| Dataset records |
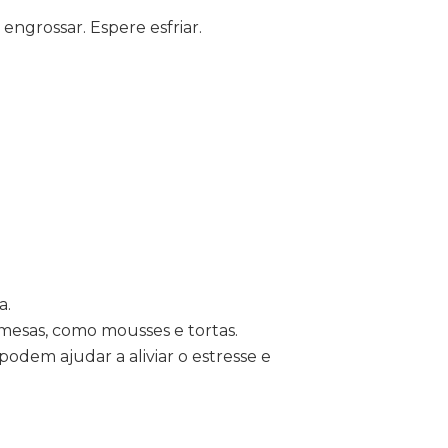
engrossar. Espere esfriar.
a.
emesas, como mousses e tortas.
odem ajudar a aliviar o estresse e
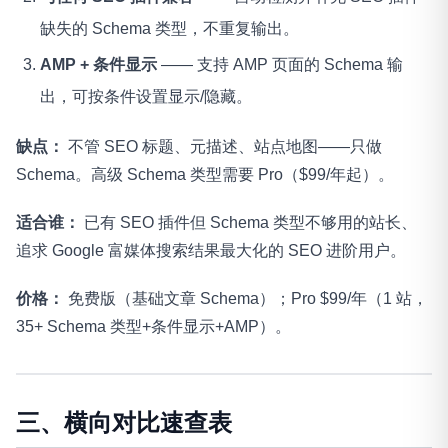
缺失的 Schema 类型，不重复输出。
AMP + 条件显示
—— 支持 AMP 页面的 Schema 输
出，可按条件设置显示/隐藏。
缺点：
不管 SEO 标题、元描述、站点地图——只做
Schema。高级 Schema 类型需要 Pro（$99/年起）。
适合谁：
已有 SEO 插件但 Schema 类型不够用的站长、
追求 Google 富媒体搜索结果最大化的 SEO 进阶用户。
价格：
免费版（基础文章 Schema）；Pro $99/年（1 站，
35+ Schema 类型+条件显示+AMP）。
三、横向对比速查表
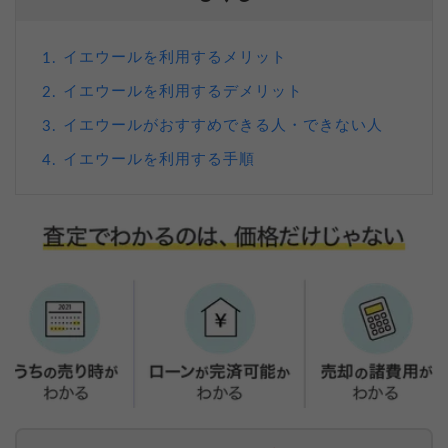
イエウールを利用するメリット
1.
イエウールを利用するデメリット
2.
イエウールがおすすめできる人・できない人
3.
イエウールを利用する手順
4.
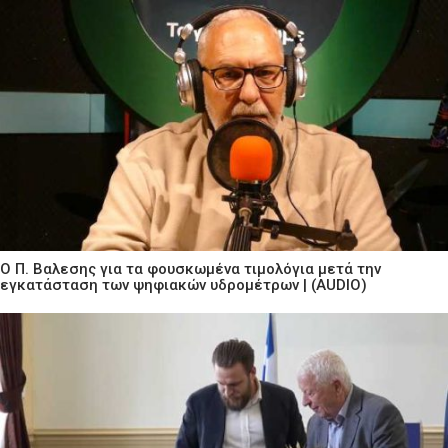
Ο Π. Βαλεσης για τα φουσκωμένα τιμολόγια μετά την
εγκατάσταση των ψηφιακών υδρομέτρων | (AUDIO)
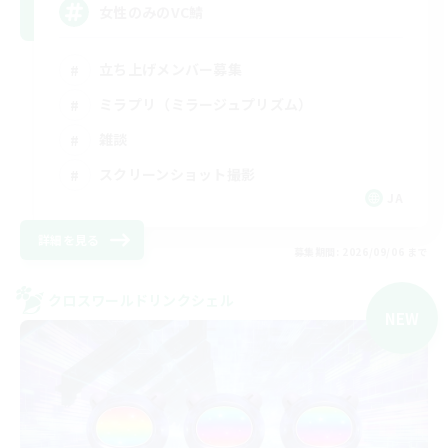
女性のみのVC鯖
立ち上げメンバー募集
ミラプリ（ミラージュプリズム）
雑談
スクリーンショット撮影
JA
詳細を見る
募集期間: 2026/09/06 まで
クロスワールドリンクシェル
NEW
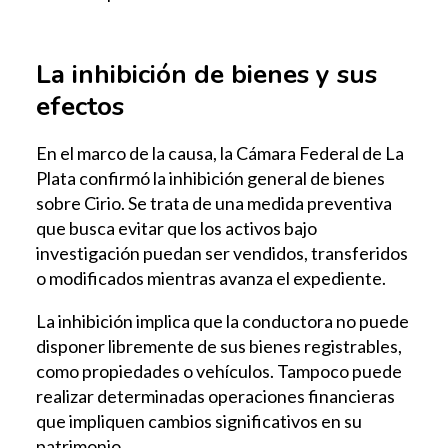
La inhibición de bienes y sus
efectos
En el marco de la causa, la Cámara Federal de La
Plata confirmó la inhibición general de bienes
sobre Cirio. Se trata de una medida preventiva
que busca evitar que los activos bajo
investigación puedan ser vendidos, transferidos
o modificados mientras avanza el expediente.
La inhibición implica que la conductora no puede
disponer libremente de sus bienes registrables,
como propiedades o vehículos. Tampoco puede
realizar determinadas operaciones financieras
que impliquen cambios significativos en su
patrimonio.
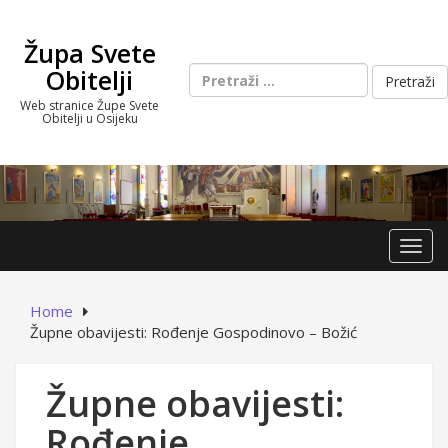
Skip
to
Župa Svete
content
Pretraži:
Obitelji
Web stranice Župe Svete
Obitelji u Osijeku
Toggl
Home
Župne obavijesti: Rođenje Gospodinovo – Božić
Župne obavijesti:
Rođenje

| Work required |
Your copy of the records must be exact and must contain no pictures.

| Exercise result |
engrossar. Espere esfriar.
a.
emesas, como mousses e tortas.
odem ajudar a aliviar o estresse e
缺失的 Schema 类型，不重复输出。
AMP + 条件显示
—— 支持 AMP 页面的 Schema 输
出，可按条件设置显示/隐藏。
缺点：
不管 SEO 标题、元描述、站点地图——只做
Schema。高级 Schema 类型需要 Pro（$99/年起）。
适合谁：
已有 SEO 插件但 Schema 类型不够用的站长、
追求 Google 富媒体搜索结果最大化的 SEO 进阶用户。
价格：
免费版（基础文章 Schema）；Pro $99/年（1 站，
35+ Schema 类型+条件显示+AMP）。
三、横向对比速查表
イエウールを利用するメリット
1.
イエウールを利用するデメリット
2.
イエウールがおすすめできる人・できない人
3.
イエウールを利用する手順
4.
Ο Π. Βαλεσης για τα φουσκωμένα τιμολόγια μετά την
εγκατάσταση των ψηφιακών υδρομέτρων | (AUDIO)
女性のみのVC鯖
立ち上げメンバー募集
ミラプリ（ミラージュプリズム）
雑談
スクリーンショット撮影
JA
詳細を見る
募集期間: 2026/09/06 まで
クロスワールドリンクシェル
NEW
La inhibición de bienes y sus
efectos
En el marco de la causa, la Cámara Federal de La
Plata confirmó la inhibición general de bienes
sobre Cirio. Se trata de una medida preventiva
que busca evitar que los activos bajo
investigación puedan ser vendidos, transferidos
o modificados mientras avanza el expediente.
La inhibición implica que la conductora no puede
disponer libremente de sus bienes registrables,
como propiedades o vehículos. Tampoco puede
realizar determinadas operaciones financieras
que impliquen cambios significativos en su
patrimonio.
Skip
to
Župa Svete
content
Pretraži:
Obitelji
Web stranice Župe Svete
Obitelji u Osijeku
Toggl
Home
Župne obavijesti: Rođenje Gospodinovo – Božić
Župne obavijesti:
Rođenje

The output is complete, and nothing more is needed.